__Exercise instructions__
Each line in the material below must be transcribed exactly; no picture belongs in the copy.

__Available data__
□ □ □ □ □

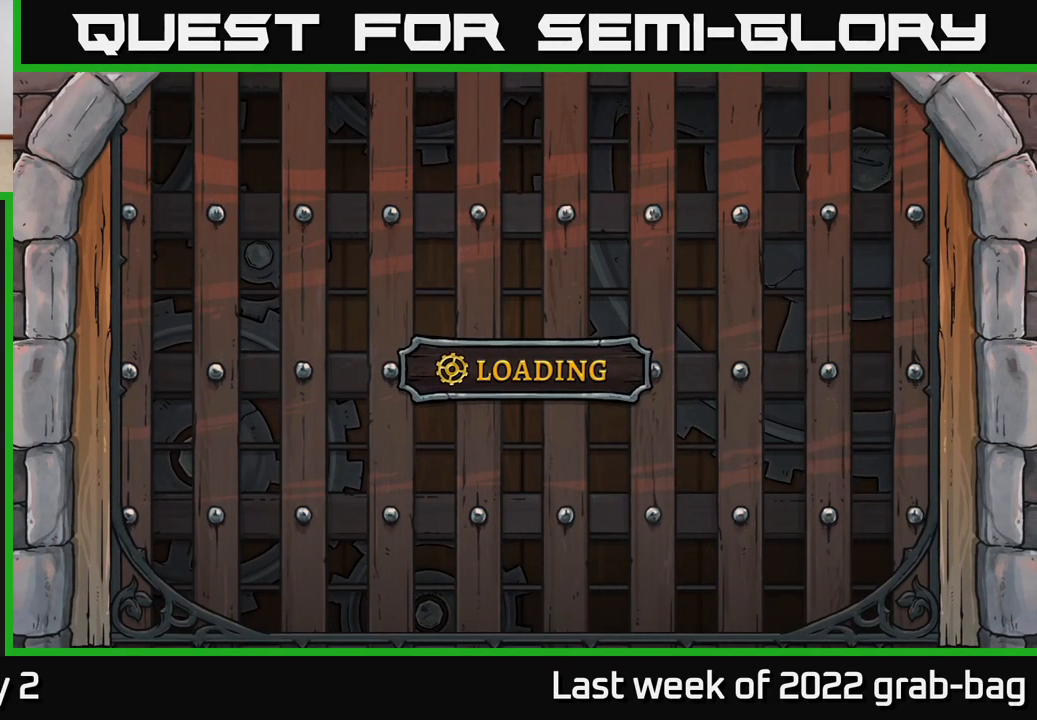
{"buttons": [], "left_stick": "center", "right_stick": "center", "events": []}
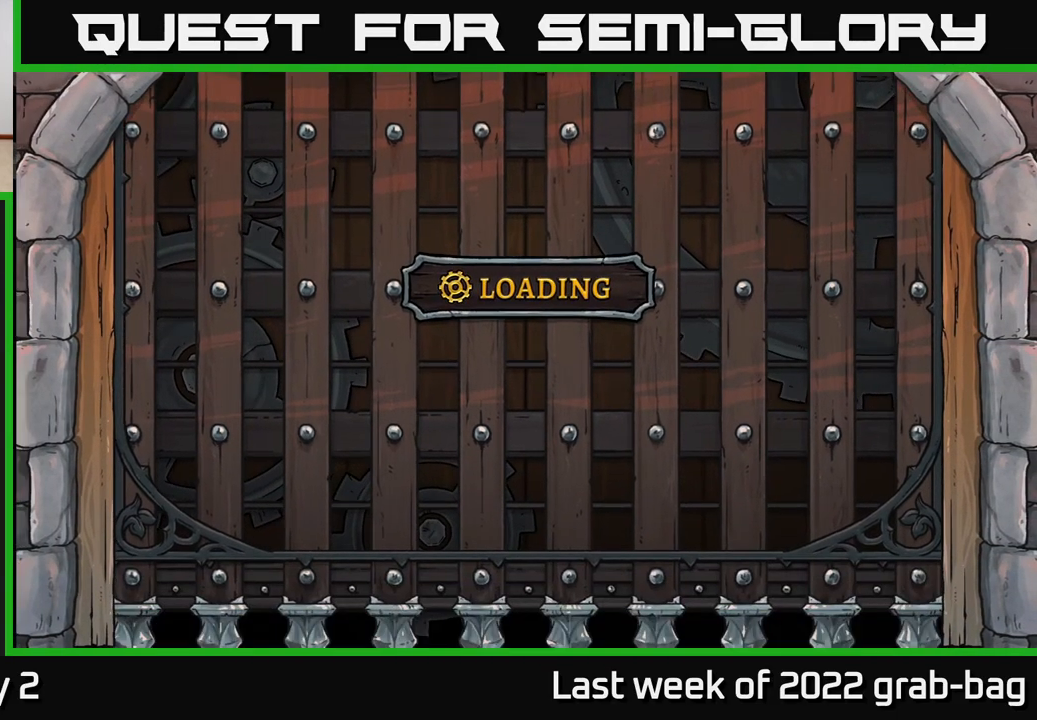
{"buttons": [], "left_stick": "center", "right_stick": "center", "events": []}
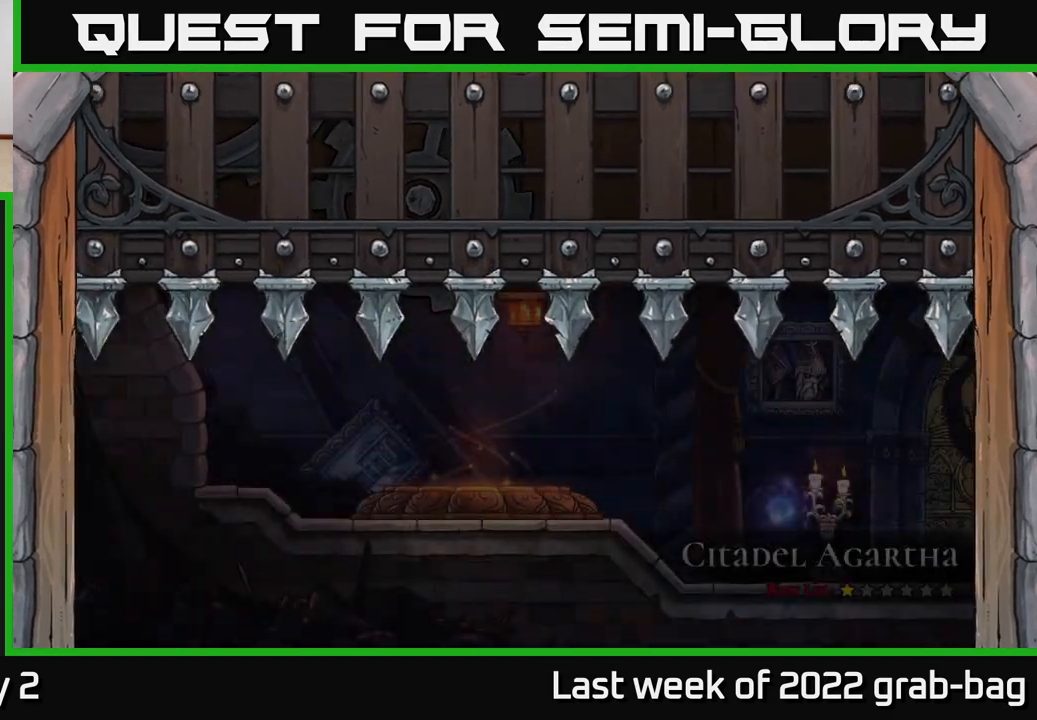
{"buttons": [], "left_stick": "right", "right_stick": "center", "events": [[433, "left_stick", "right"]]}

□ □ □ □ □

__The answer__
{"buttons": [], "left_stick": "center", "right_stick": "center", "events": []}
{"buttons": [], "left_stick": "center", "right_stick": "center", "events": []}
{"buttons": [], "left_stick": "right", "right_stick": "center", "events": [[433, "left_stick", "right"]]}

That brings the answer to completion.